Work instructions:
Any pictures in the records below must be left out when you repeat the lines from the line containing "exposure_s: 1/39" through the line containing "exposure_s: 1/658" exactly.

BEGIN Listed entries

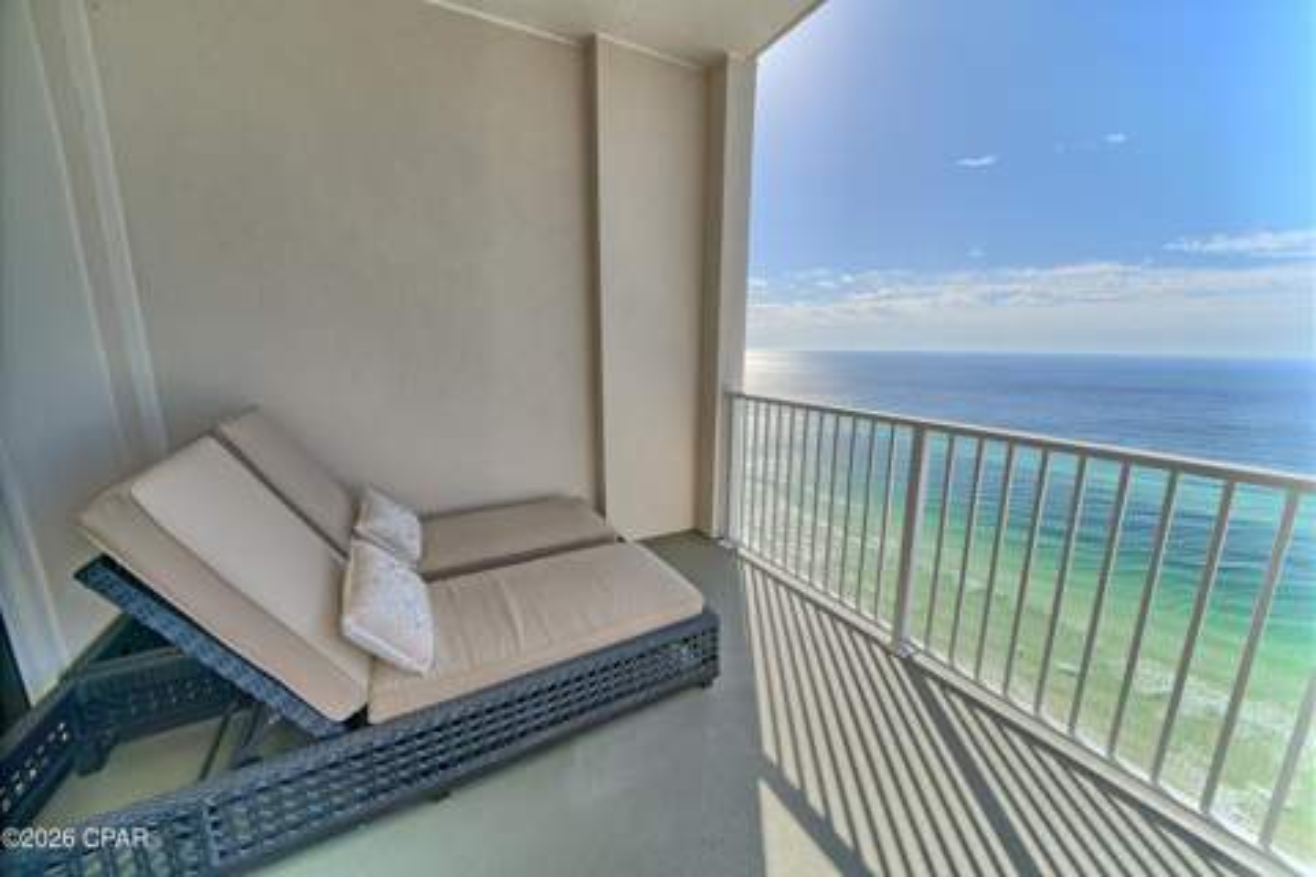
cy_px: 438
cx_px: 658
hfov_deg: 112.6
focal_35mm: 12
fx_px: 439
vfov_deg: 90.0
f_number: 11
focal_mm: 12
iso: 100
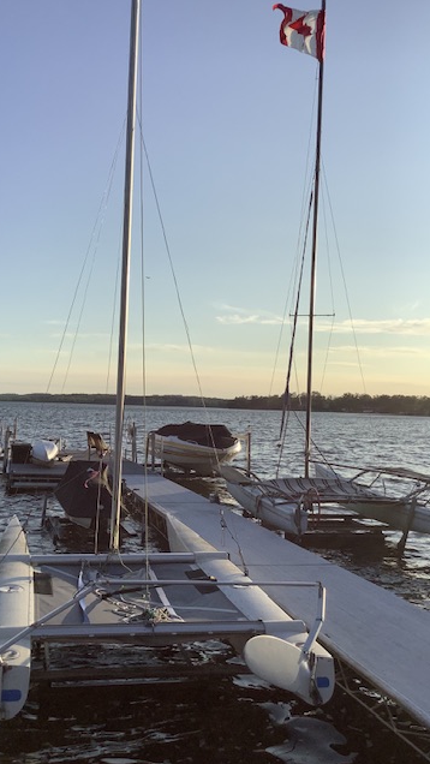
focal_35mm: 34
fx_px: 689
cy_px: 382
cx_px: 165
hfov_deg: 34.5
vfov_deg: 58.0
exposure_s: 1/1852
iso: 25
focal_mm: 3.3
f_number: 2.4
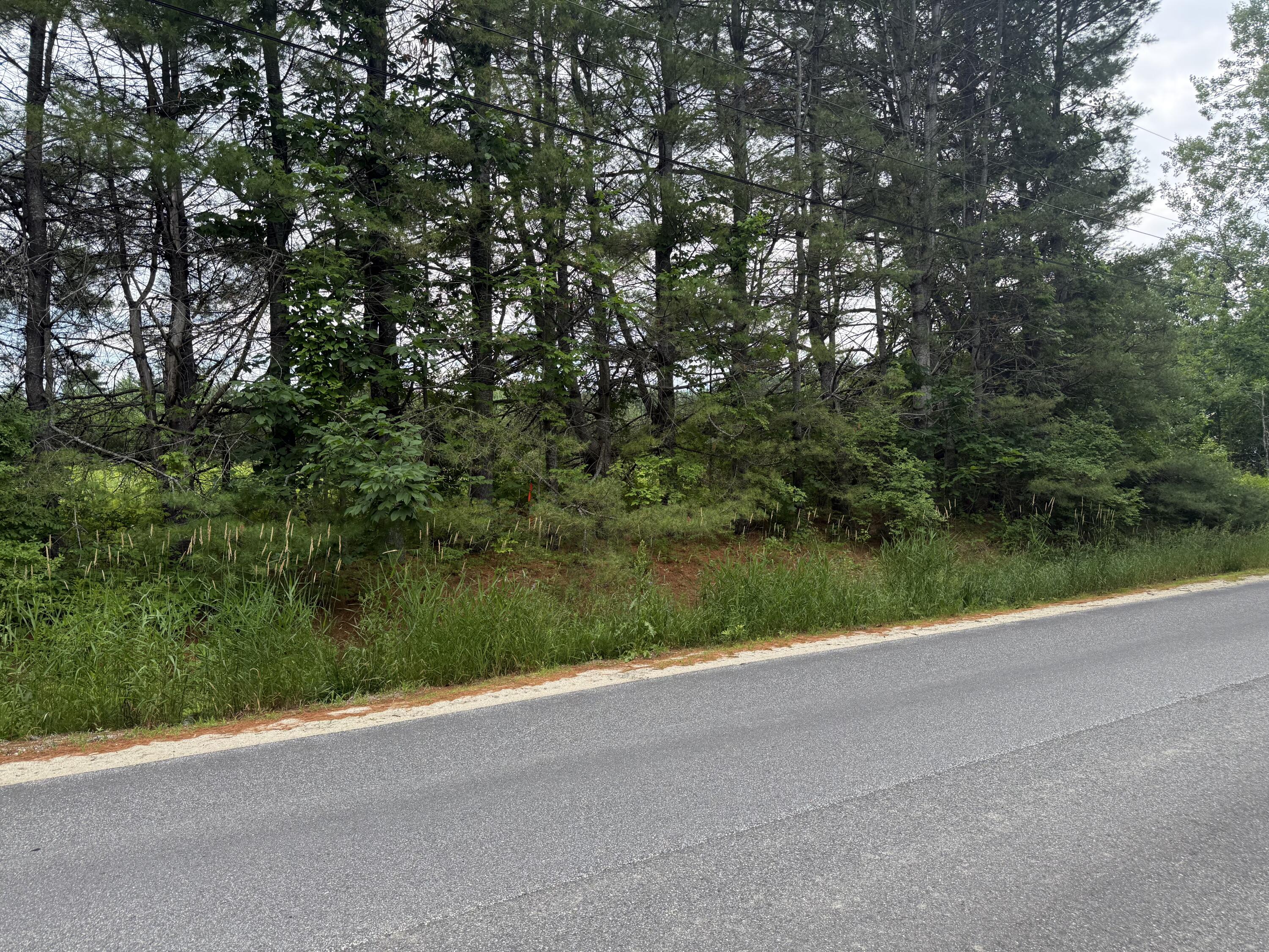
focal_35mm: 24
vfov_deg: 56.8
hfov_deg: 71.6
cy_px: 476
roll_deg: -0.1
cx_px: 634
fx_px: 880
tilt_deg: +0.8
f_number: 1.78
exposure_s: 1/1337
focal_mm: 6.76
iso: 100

END Listed entries
BEGIN Listed entries

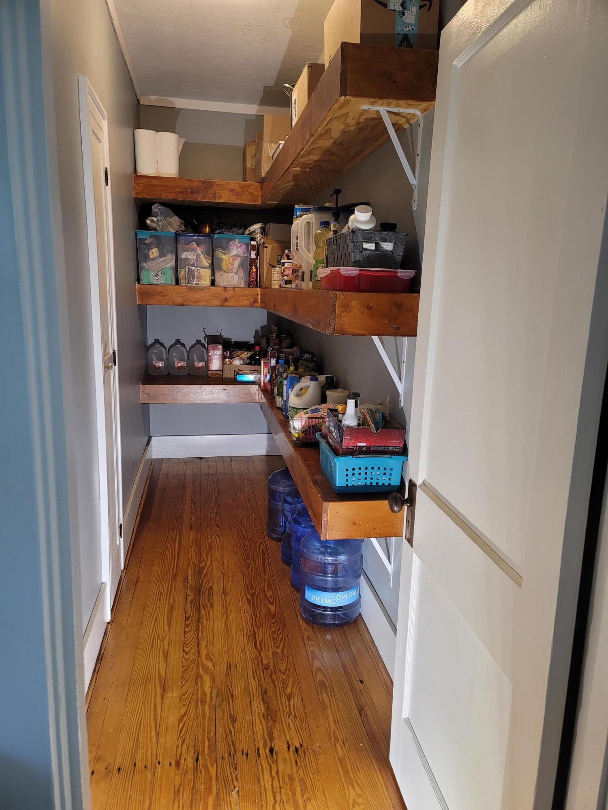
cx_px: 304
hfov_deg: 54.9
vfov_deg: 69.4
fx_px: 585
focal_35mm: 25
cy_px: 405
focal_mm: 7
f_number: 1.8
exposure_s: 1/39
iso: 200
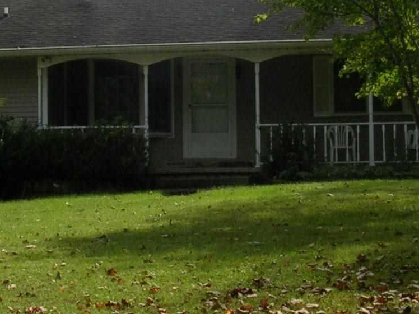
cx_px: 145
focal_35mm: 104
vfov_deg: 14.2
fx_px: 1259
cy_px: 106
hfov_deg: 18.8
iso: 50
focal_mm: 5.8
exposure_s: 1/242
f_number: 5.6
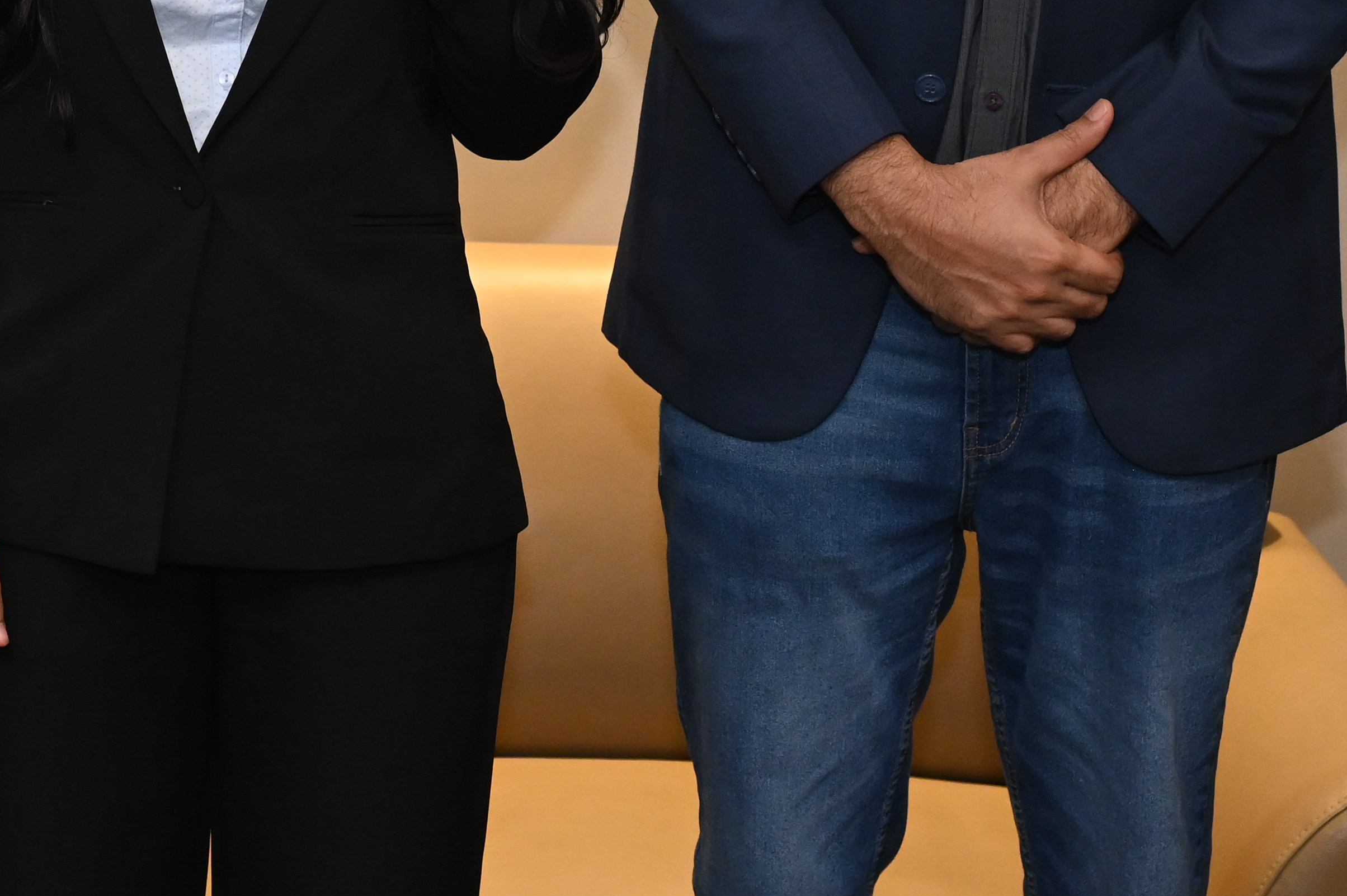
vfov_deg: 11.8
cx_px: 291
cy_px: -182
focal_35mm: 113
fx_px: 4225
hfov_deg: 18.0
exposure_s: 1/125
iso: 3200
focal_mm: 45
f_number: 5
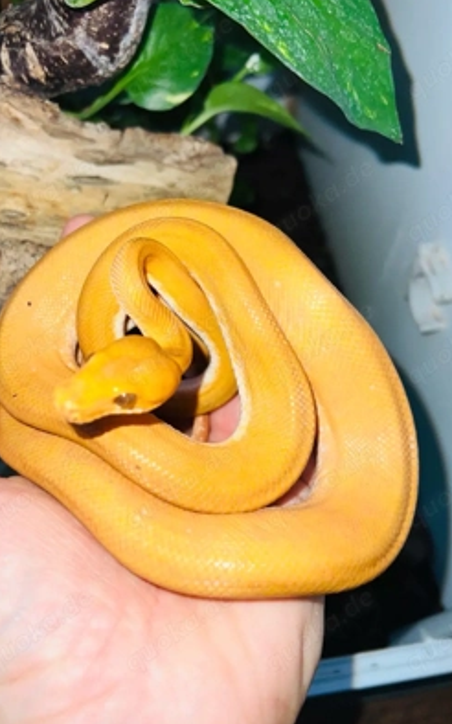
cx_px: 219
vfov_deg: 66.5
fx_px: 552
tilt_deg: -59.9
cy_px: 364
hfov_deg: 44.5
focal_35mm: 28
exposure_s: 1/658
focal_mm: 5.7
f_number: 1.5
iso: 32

END Listed entries

Result:
exposure_s: 1/39
iso: 200
cx_px: 145
focal_35mm: 104
vfov_deg: 14.2
fx_px: 1259
cy_px: 106
hfov_deg: 18.8
iso: 50
focal_mm: 5.8
exposure_s: 1/242
f_number: 5.6
vfov_deg: 11.8
cx_px: 291
cy_px: -182
focal_35mm: 113
fx_px: 4225
hfov_deg: 18.0
exposure_s: 1/125
iso: 3200
focal_mm: 45
f_number: 5
cx_px: 219
vfov_deg: 66.5
fx_px: 552
tilt_deg: -59.9
cy_px: 364
hfov_deg: 44.5
focal_35mm: 28
exposure_s: 1/658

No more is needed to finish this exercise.